What’s Happening on The Farm 

1) Easter came & went (happy Easter) but aside of that, when it has not been raining land work is going on. It hasn’t rained so much in my lifetime. 

Like most, I guess, our wheat area planted is noticeably down on plan, being replaced with spring barley and a slow move to State “bumble & bee” mixes. 

I’ve been to several farmer meetings of one-sort-or-another and there is talk of giving up on parts of 2024 and getting ready for 2025.

New rules about the use of urea have now come into force, we are not allowed to use the product unless there is an inhibitor included. With others, we are running a series of trials to show what happens if the farmer does not apply nitrogen. 


Defra have also said that I cannot put more than 25% of my farm into Sustainable Farming Initiatives, from which I deduce they think their schemes are rubbish. I’m told uptake is about 20%, but when you drill into the numbers it is the very small “hobby” farmers and the very large estates, who probably don’t earn their living from farming as such, that have signed up.

Apart from spring cultivations, pesticide applications have resumed and also nitrogen. In preparation for spring crops, we have been moving organic matter to apply to the fields. 

At What Stage Is Your Crop?

a) Wheat/Rye

We now really have two crops of wheat, those that were sensibly drilled in the autumn and they look ok and late drilled wheat that is going to struggle if it turns dry. If the forecast is as I think it is going to be, warm and dry, yield loss will be extreme on shallow rooted crops. Where the crop is “late” we have been rolling the fields, to conserve moisture (believe it or not) and to encourage tillering. 

 

Rye, I like rye, looks well. If only the nation would eat either a) more heavy rye bread &/or b) they’d feed more pigs with the grain. Last nitrogen application is going on and then we wait.

b) OSR

Still looking over the hedge, my neighbours crop looks extremely well and is in full flower. Travel 2 miles and a second field on his farm looks awful (and my neighbour is a good farmer). This probably sums up growing this crop. Thinking about it, we are doing our ’25 cropping at the moment, I wonder why a farm can have such extremes and what has to be done to change this?

c) Sugar Beet

The sugar beet processor is taking sugar beet from growers who are still lifting last year’s crop.
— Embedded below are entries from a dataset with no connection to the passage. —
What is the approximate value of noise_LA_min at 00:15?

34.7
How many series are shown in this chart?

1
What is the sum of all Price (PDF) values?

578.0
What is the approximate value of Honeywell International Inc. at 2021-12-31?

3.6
Warnings of flying aphids are now out, first aphid was expected on 10th April. This greatly increases the risk of yellow virus & subsequent infections. Who’d grow sugar beet? I read that LSEG think the European crop will be higher this year, by some 2% because of the use of pesticides & rainfall. I think this is rubbish and I’m writing down our yields for exactly the same reasons.

Of note, because it’s the first time I’ve heard of this, there have been a number of reports of sugar beet seed being stolen from farm. The sadness of this is that, somewhere, there is a bent farmer that is happy to take stolen goods. It’s a shame, as farmers are some of the most honest people you’d care to meet and the whole industry is built on that. Perhaps it is a sign of desperation, English agriculture is getting so bad and it is not good for the sugar beet industry here in England.
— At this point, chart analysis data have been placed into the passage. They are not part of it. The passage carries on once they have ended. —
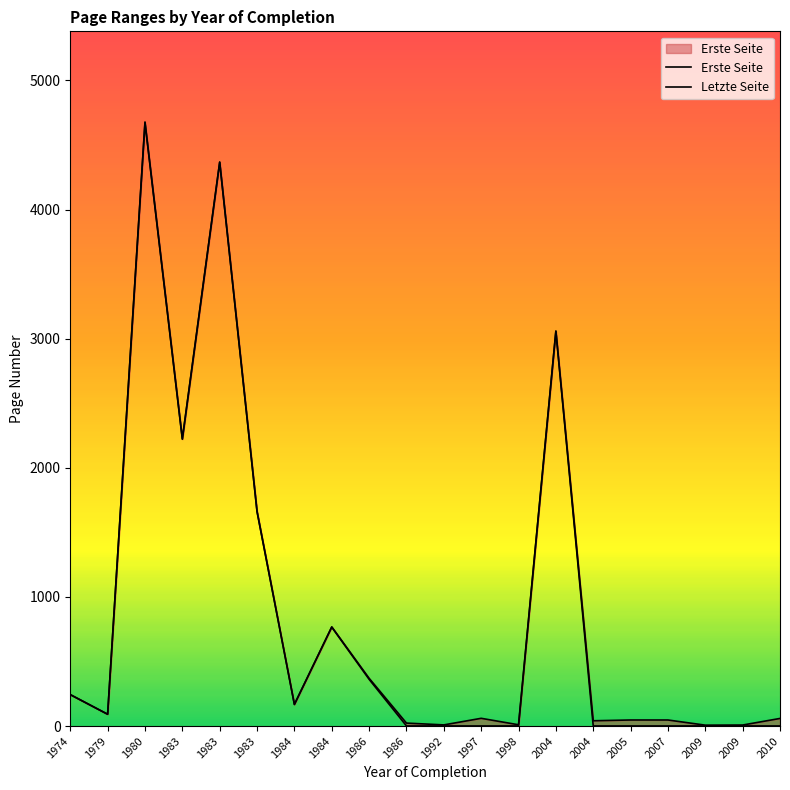

Reading left to right, transcribe all the data shown in this chart.

Erste Seite: 1974=243	1979=91	1980=4671	1983=2221	1983=4365	1983=1660	1984=167	1984=766	1986=362	1986=1	1992=1	1997=1	1998=1	2004=3057	2004=1	2005=1	2007=1	2009=1	2009=1	2010=1
Letzte Seite: 1974=244	1979=92	1980=4678	1983=2225	1983=4368	1983=1662	1984=168	1984=768	1986=370	1986=23	1992=9	1997=60	1998=10	2004=3059	2004=41	2005=47	2007=47	2009=7	2009=8	2010=59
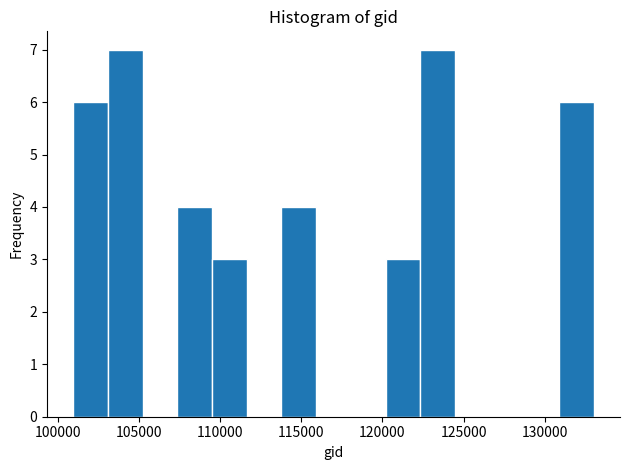

Reading left to right, transcribe this chart: for each bar, give the range it covers on the x-axis and its height. Neither the bar edges nor the heights are printed on the chart, so give them approximately, as read against the axes.

101000 to 103000: 6
103000 to 105000: 7
105000 to 107500: 0
107500 to 109500: 4
109500 to 111500: 3
111500 to 114000: 0
114000 to 116000: 4
116000 to 118000: 0
118000 to 120000: 0
120000 to 122500: 3
122500 to 124500: 7
124500 to 126500: 0
126500 to 129000: 0
129000 to 131000: 0
131000 to 133000: 6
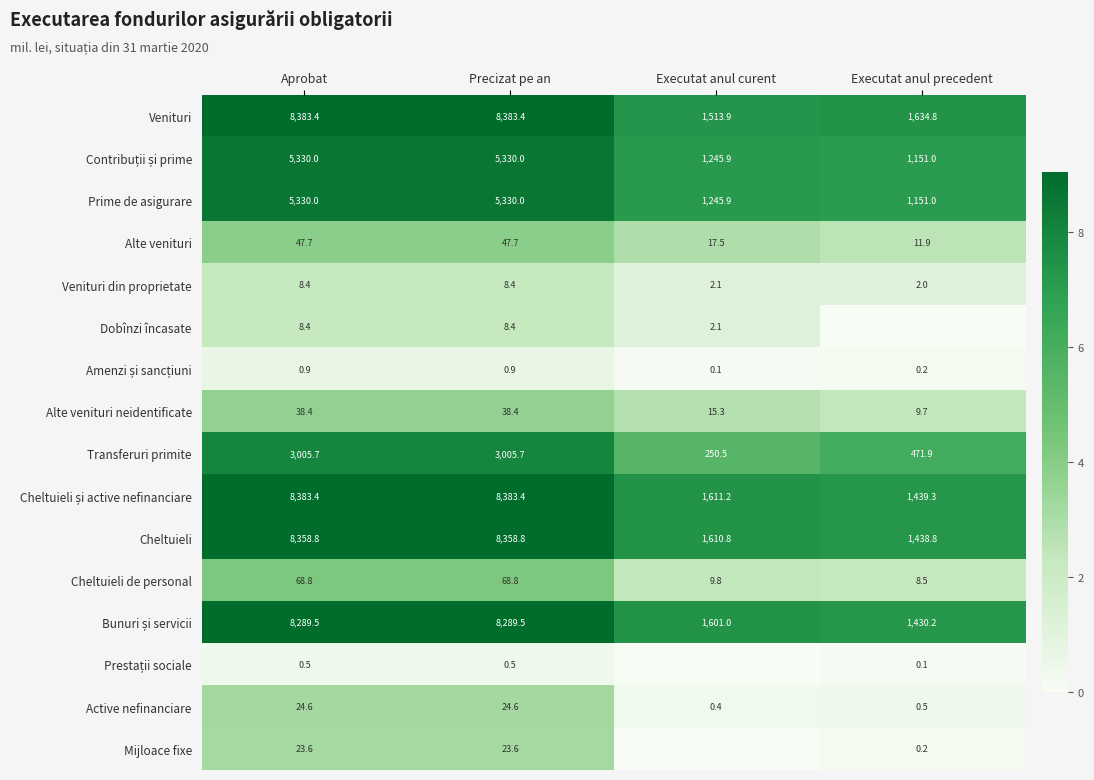

At which label is Transferuri primite closest to 1628?

Executat anul precedent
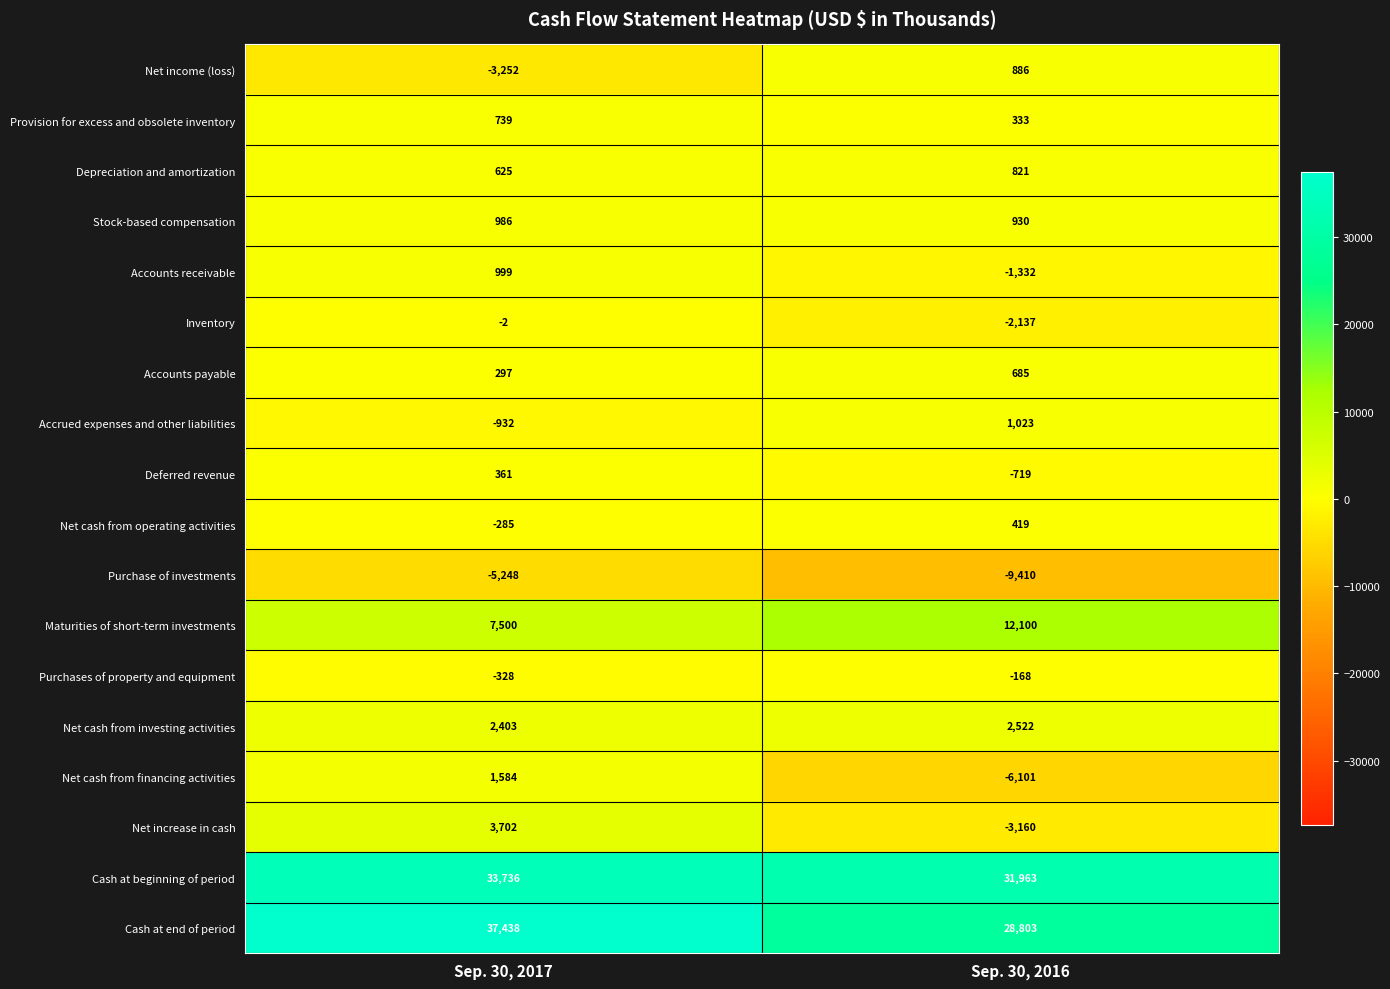

Which series has the largest range (max minus min)?

Cash at end of period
Gloom over and still being behind, we have just started planting the crop on light land. Heavier land is still very wet underneath and is being treated with care, “well sown is half grown”

d) Others (Maize/SFI etc)

When we have planted the sugar beet we will move onto maize, certainly warm enough to plant today. 
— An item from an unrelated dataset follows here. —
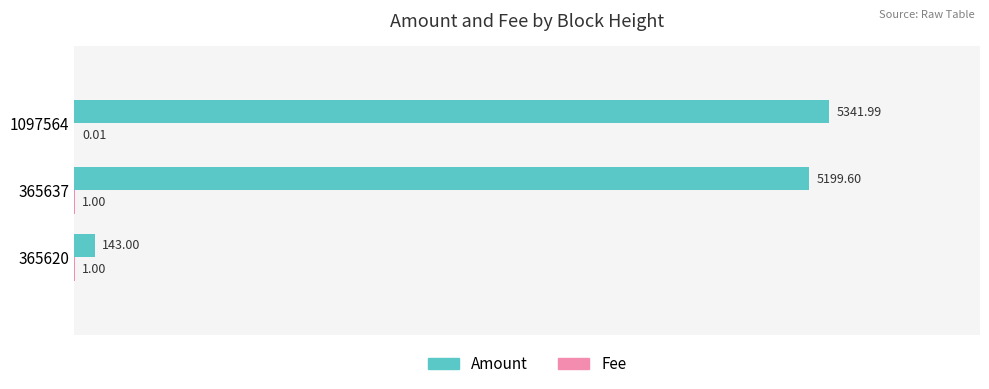

What is the total value across all series at 365637?

5200.6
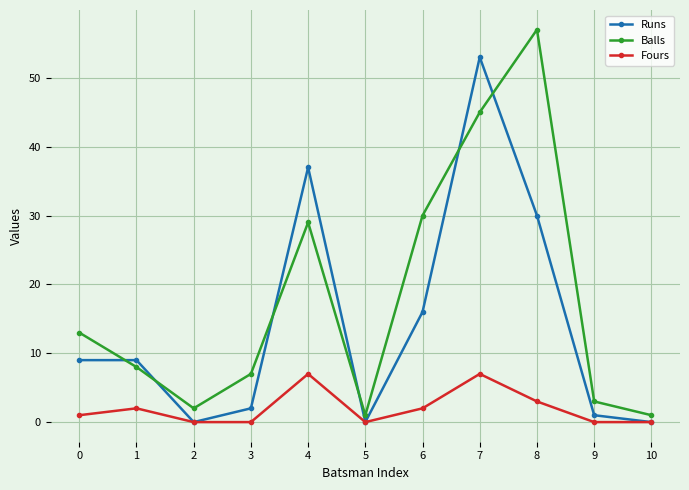

Where do Balls and Runs first cross each other?

0 and 1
What Big Concerns Do You Have at The Moment?

I know “level playing fields” are not something agriculture has ever enjoyed, one man’s subsidy is another man’s government insurance programme, but as our industry here in the UK is more quickly going broke, I see that the EU has agreed an additional £14/t onto grain sales for their farmers for harvest ’23. I have to ask “at what point will our politicians hear the sound of shot guns going off” – they are very deaf at the moment. Maybe the sun is going down on English farming? 

From a practical basis, a drought must be coming and, where there is no rain” there will be “no grain”.